I was poking around the geoblogosphere, and I came across this post on field trip etiquette. One of Jessica's pieces of advice is to make sure your observations and interpretations are separate.
When I was an undergrad, I didn't have the years of experience to really see an outcrop and know what was going on. I would copy down whatever the professor said and then sort of took it on faith that there was a correct interpretation. But when I started doing fieldwork as part of my job, there was no correct interpretation waiting. There were no grades. All I had were my observations.
I started out by taking meticulous field notes because I didn't know which observations were important. I still take the most thorough field notes of any geologist I know, because I've learned from long experience that what observations are important may only be determined months later when I'm writing the report. And honestly, reviewers and regulators may have different interpretations of the data.

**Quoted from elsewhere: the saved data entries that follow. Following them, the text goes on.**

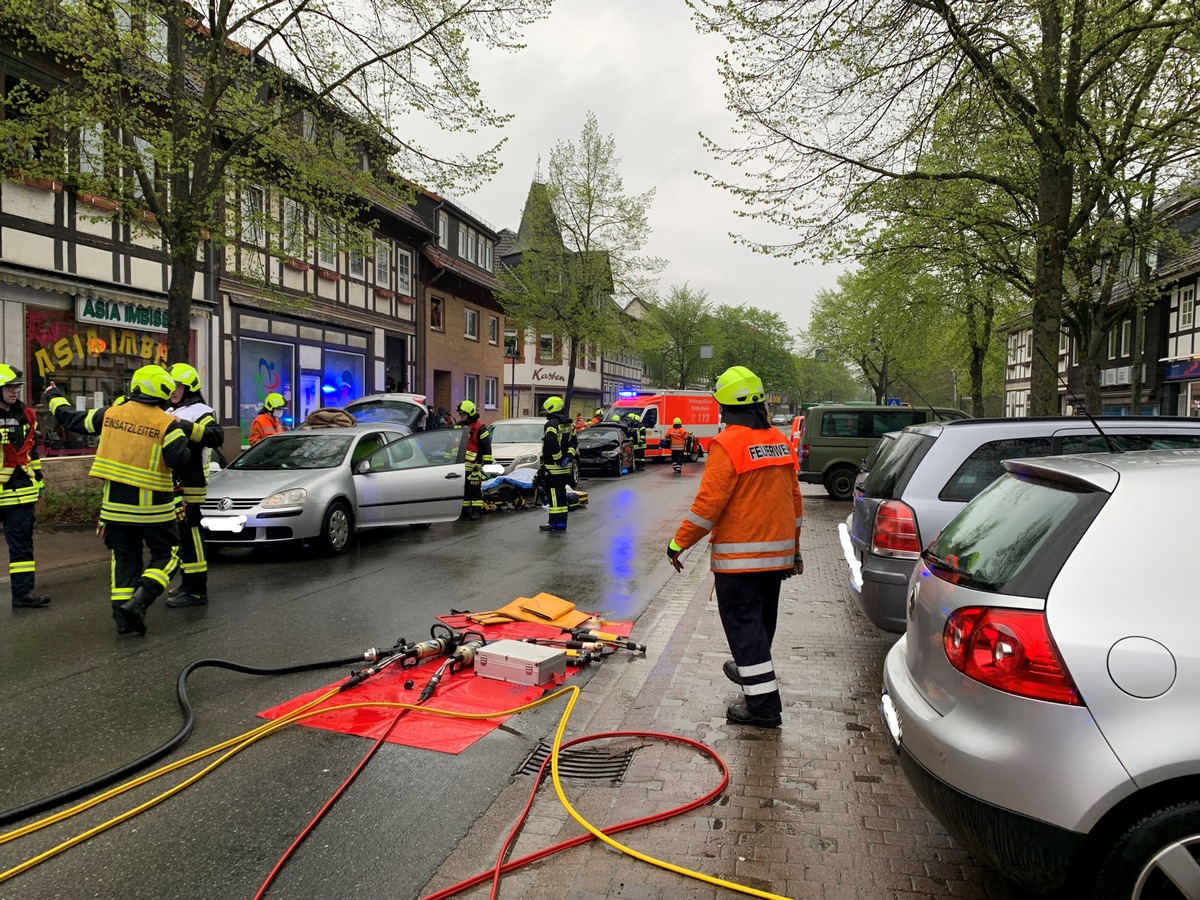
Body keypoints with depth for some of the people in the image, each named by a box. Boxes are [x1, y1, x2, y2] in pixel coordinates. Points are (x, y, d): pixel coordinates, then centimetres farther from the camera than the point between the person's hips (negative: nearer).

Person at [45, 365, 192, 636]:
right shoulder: (168, 424, -13)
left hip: (115, 504, 5)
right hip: (152, 507, -5)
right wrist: (182, 432, -1)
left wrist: (54, 398, 34)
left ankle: (123, 615, 12)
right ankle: (138, 602, -11)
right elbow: (179, 459, -19)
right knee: (165, 555, 8)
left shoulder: (110, 414, 2)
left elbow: (72, 419, 15)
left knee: (124, 558, 15)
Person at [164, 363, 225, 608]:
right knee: (182, 536, 16)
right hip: (173, 485, 10)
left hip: (189, 486, -10)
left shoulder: (199, 412, -9)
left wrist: (186, 426, -35)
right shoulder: (170, 412, 20)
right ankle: (188, 584, 27)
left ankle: (196, 591, -5)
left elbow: (217, 436, -28)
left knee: (189, 536, -9)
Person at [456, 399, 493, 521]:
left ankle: (477, 510, -5)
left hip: (474, 465, -7)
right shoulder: (459, 426, 15)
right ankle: (464, 509, 20)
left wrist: (487, 462, -12)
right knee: (462, 488, 11)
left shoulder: (480, 428, -7)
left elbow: (486, 446, -9)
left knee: (475, 488, -8)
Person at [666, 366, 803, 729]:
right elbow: (794, 498, 13)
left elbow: (709, 502, -20)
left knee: (744, 625, 0)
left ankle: (763, 703, 1)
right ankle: (749, 670, 43)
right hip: (777, 553, 8)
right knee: (761, 620, 22)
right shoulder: (780, 442, 7)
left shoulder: (728, 443, -17)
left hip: (739, 557, -8)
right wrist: (794, 547, 22)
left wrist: (679, 543, -11)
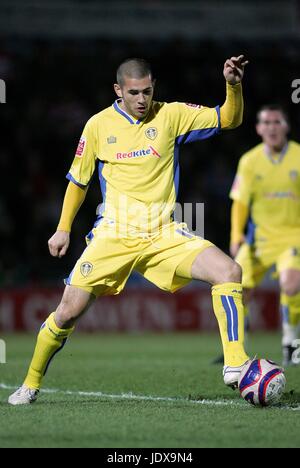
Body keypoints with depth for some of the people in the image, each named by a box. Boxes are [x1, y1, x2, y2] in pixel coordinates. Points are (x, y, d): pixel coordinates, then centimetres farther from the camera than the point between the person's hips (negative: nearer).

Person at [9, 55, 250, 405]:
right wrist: (63, 229, 14)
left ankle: (235, 364, -19)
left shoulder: (171, 115, 1)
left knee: (229, 271, -22)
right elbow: (78, 179, 14)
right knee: (69, 311, -4)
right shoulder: (99, 125, 2)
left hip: (164, 234, 0)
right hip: (113, 235, 0)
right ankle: (31, 383, 17)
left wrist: (233, 86, -20)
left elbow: (229, 119, -1)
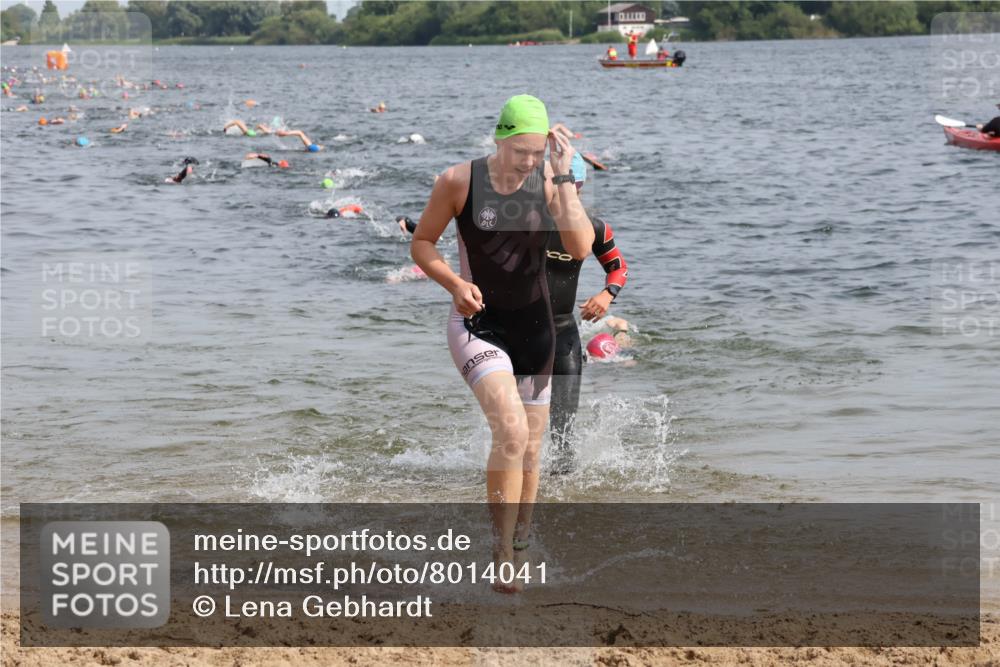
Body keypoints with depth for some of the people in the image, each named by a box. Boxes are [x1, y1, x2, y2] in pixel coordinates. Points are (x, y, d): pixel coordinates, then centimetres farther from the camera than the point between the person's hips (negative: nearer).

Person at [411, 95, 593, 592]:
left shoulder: (550, 183, -7)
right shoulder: (459, 182, -12)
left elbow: (581, 248, -21)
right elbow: (421, 243, 0)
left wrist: (563, 178, -24)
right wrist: (455, 284, -17)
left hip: (534, 327, 4)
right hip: (477, 324, -4)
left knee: (529, 448, 12)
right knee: (511, 431, -24)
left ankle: (519, 550, 30)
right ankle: (502, 556, -17)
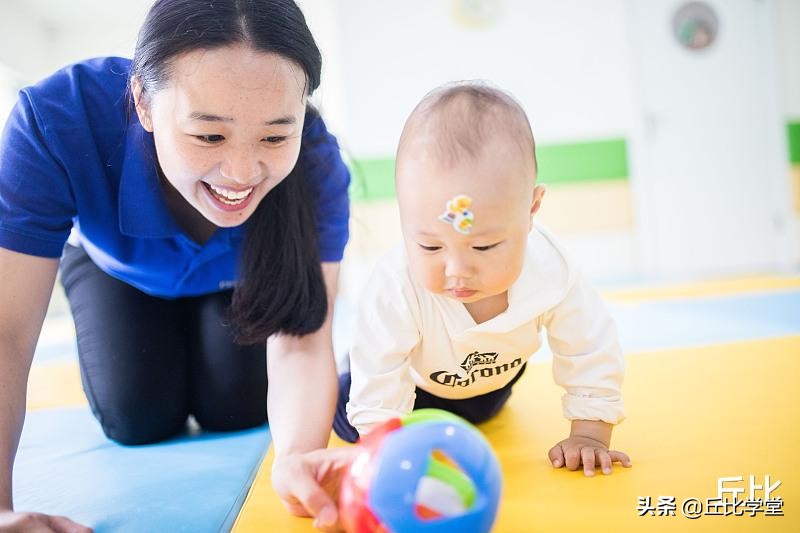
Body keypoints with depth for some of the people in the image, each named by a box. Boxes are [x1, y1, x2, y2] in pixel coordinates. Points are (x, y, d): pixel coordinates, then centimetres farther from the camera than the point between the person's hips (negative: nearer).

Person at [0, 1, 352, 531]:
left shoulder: (315, 162, -37)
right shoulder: (59, 122, -42)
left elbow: (299, 343, -38)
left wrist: (297, 457, -58)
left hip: (235, 280, 1)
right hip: (120, 272, 0)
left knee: (236, 413, -7)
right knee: (139, 422, -9)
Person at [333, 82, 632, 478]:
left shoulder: (551, 272, -40)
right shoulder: (395, 290, -47)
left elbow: (591, 352, -25)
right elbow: (378, 387, -36)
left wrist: (589, 434, -24)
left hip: (493, 380, 3)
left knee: (482, 410, 30)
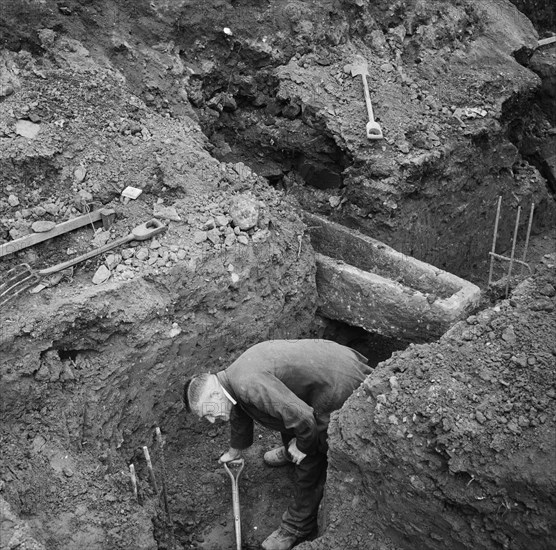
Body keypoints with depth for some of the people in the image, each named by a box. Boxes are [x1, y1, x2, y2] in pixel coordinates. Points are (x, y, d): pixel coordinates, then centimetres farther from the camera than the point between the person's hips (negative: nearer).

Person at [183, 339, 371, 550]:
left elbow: (302, 417, -32)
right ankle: (290, 452, 59)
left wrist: (302, 447, -10)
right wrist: (234, 451, 45)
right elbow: (239, 413, 27)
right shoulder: (233, 376, 5)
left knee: (310, 462, 1)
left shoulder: (248, 384, -29)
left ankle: (298, 526, 20)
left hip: (340, 389, -10)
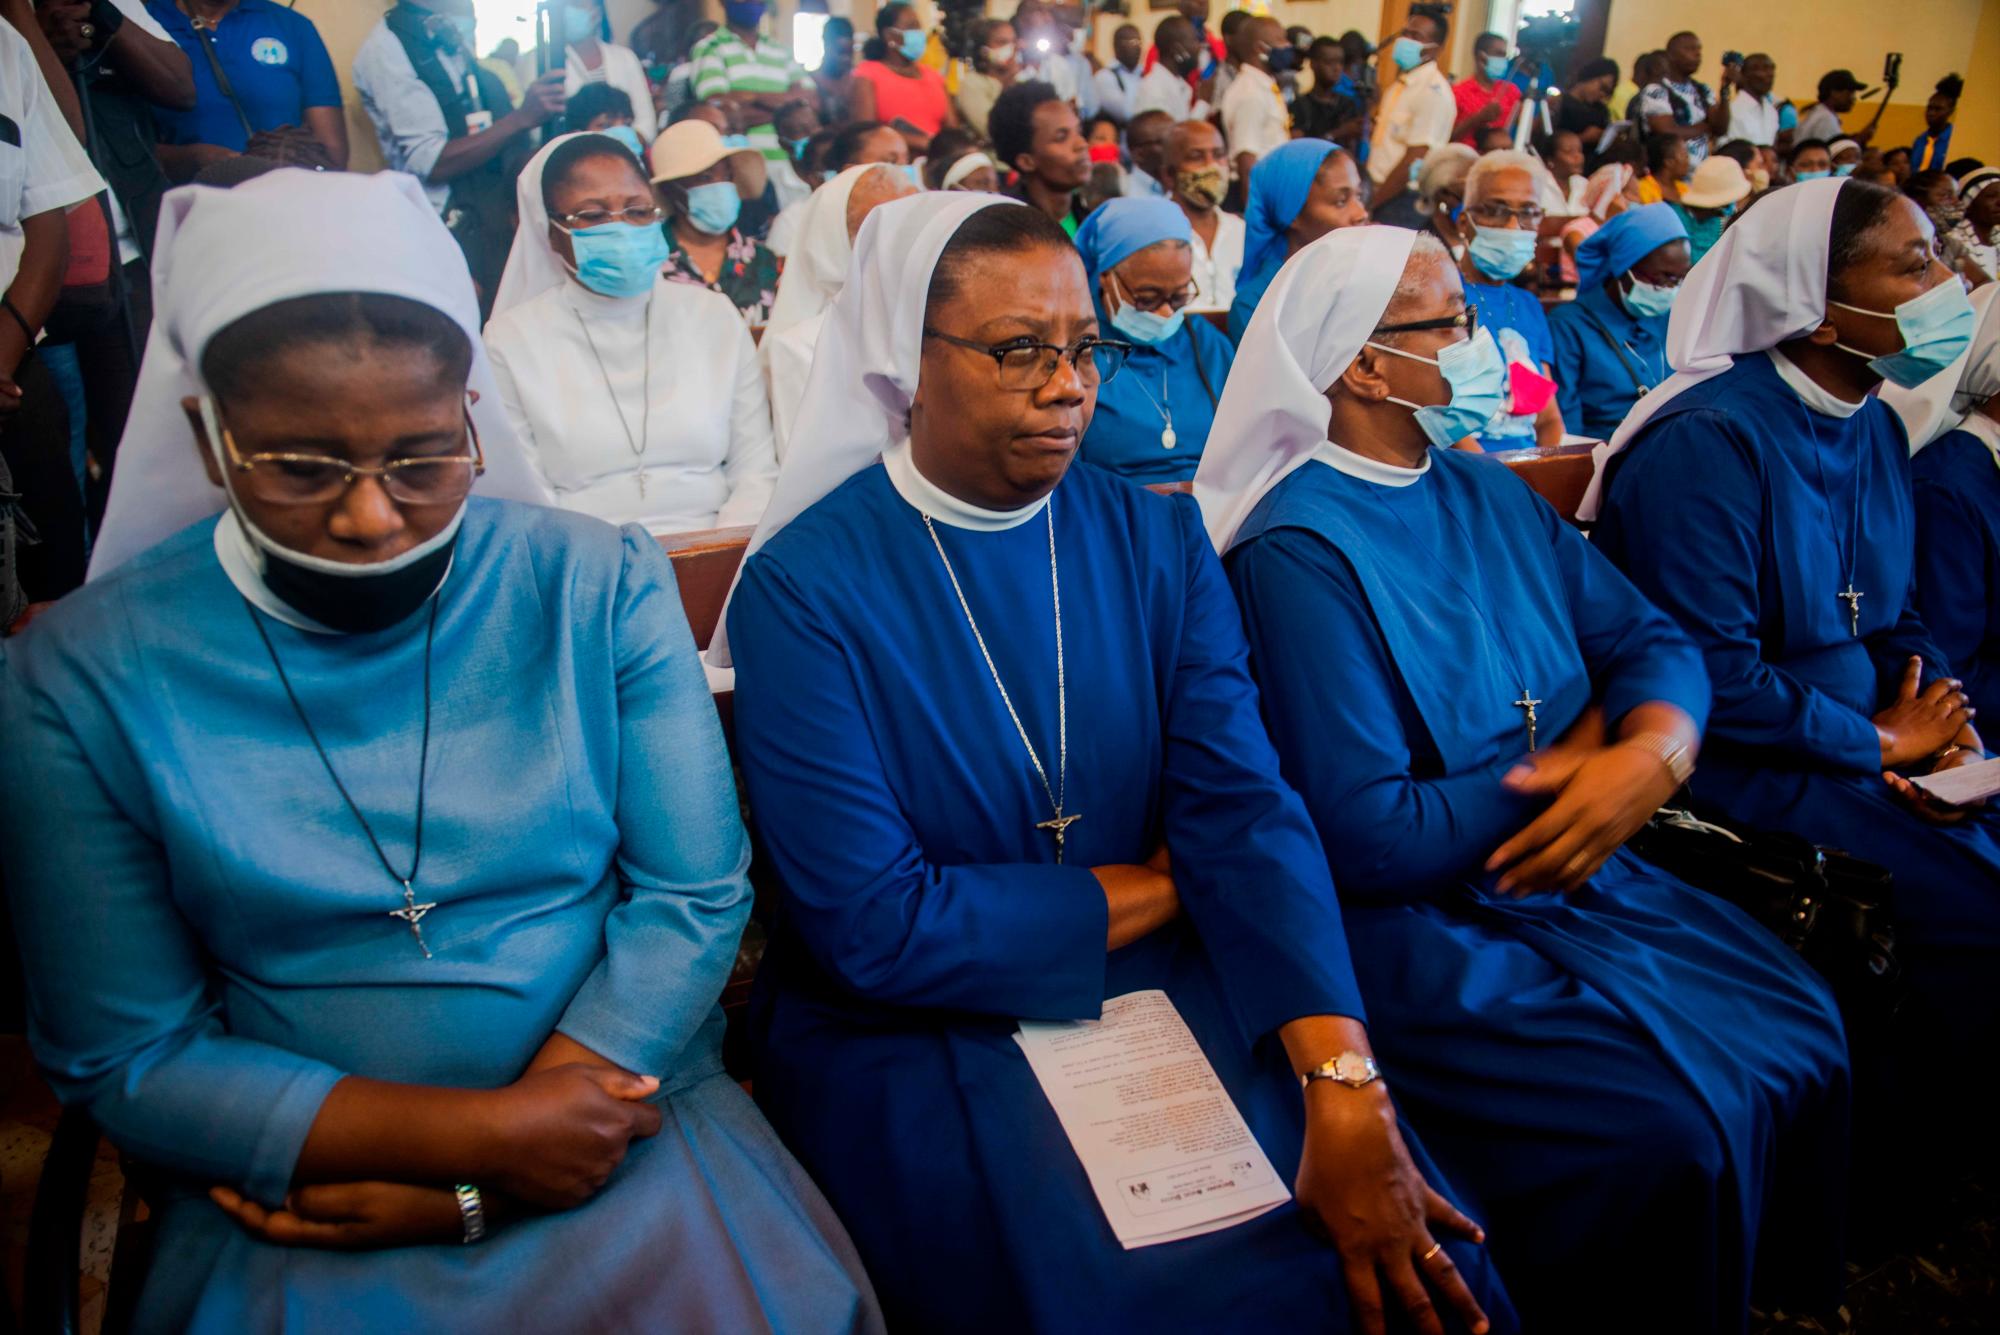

But we can't have a good argument over interpretations if we don't have the basic observations first. What is the texture like? The color? Does it smell funny? Is there a sort of oily sheen on the soil samples? Are there any super-fine layers that could signal a change in geochemistry?
When I was a grad student, I taught a lab for a foundation undergrad geology course. I had the hardest time getting the students to focus on what they could see, rather than what they thought I wanted to hear. I knew what the formation was right away, but that was because my eyes had been trained by years of doing my own observations. What I wanted to see from students was a list of observations. Once they had those, they could crack open the book and try and figure out what they were looking at.
Without data, without notes, without a trail of evidence, your interpretation is just technical-sounding BS.